Sleep apnea is a sleep disorder in which breathing stops for brief periods (typically around 10 seconds) while sleeping. Depending on the severity of the condition, this can happen between five and 100 times per hour. As a result, the body and brain do not get enough oxygen. Over time, untreated sleep apnea can lead to serious health conditions, such as high blood pressure, stroke, heart attack, or heart failure.
What are the signs and symptoms of sleep apnea?
In addition to respiration repeatedly ceasing for brief periods during sleep, signs and symptoms of sleep apnea include, but are not limited to, the following:
- Loud snoring
- Sporadic waking with a choking or gasping sensation
- Waking with a dry mouth or throat
- Morning headaches
- Daytime sleepiness or fatigue
- Trouble concentrating
What are the types and causes of sleep apnea?
Sleep apnea is categorized into three types: obstructive sleep apnea, central sleep apnea, and complex sleep apnea. Each type has a different cause.
- Obstructive sleep apnea
The most common type of sleep apnea is obstructive sleep apnea, in which the throat muscles relax during sleep, partially or completely blocking the airway. When the brain recognizes the lower oxygen level, it briefly wakes the individual to restore breathing. These frequent, brief wakings can prevent restful sleep.
- Central sleep apnea
With central sleep apnea, the brain does not send proper signals to the muscles that control respiration. This typically occurs due to health issues associated with the central nervous system.

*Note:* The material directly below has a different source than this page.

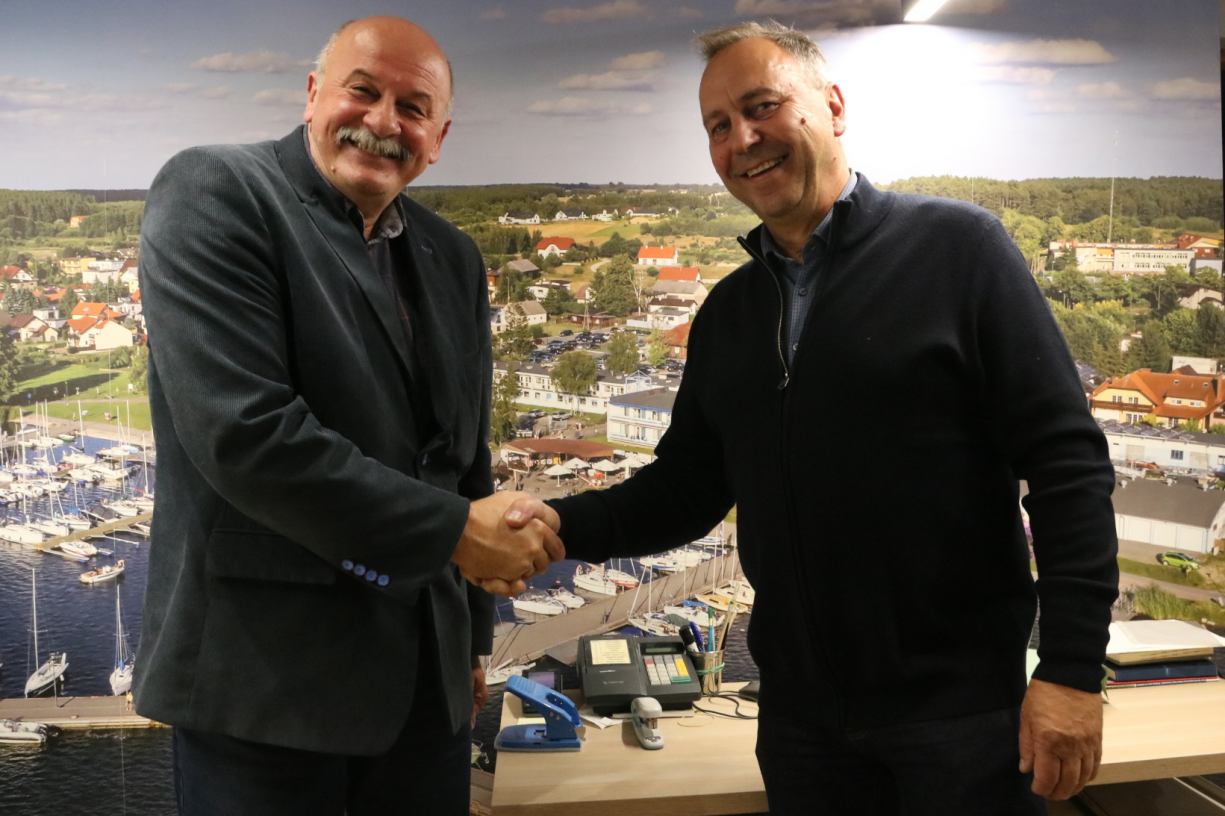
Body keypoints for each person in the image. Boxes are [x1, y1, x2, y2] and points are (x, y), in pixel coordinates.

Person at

- Complex sleep apnea syndrome
Complex sleep apnea syndrome, or treatment-emergent central sleep apnea, occurs when both obstructive and central sleep apnea are present. It typically develops when starting continuous positive airway pressure (CPAP) treatment for obstructive sleep apnea.
Who is at risk of developing sleep apnea?
Men are more likely to develop sleep apnea than women. Although it can develop at any age, it most commonly occurs after the age of 50. Additional risk factors vary depending on the type of sleep apnea.
Obstructive sleep apnea risk factors
- A greater than normal neck circumference
- A narrow airway or partially blocked airway due to enlarged tonsils or adenoids
- Family history of sleep apnea
- Alcohol or sedative use
- Nasal congestion
Central sleep apnea risk factors
- History of neuromuscular conditions, such as amyotrophic lateral sclerosis (ALS)
- History of stroke
- History of heart, kidney or lung disease
- Use of narcotic pain medications, such as opioids
Proper diagnosis and treatment of sleep apnea can reduce symptoms, improve quality of life, and prevent serious complications.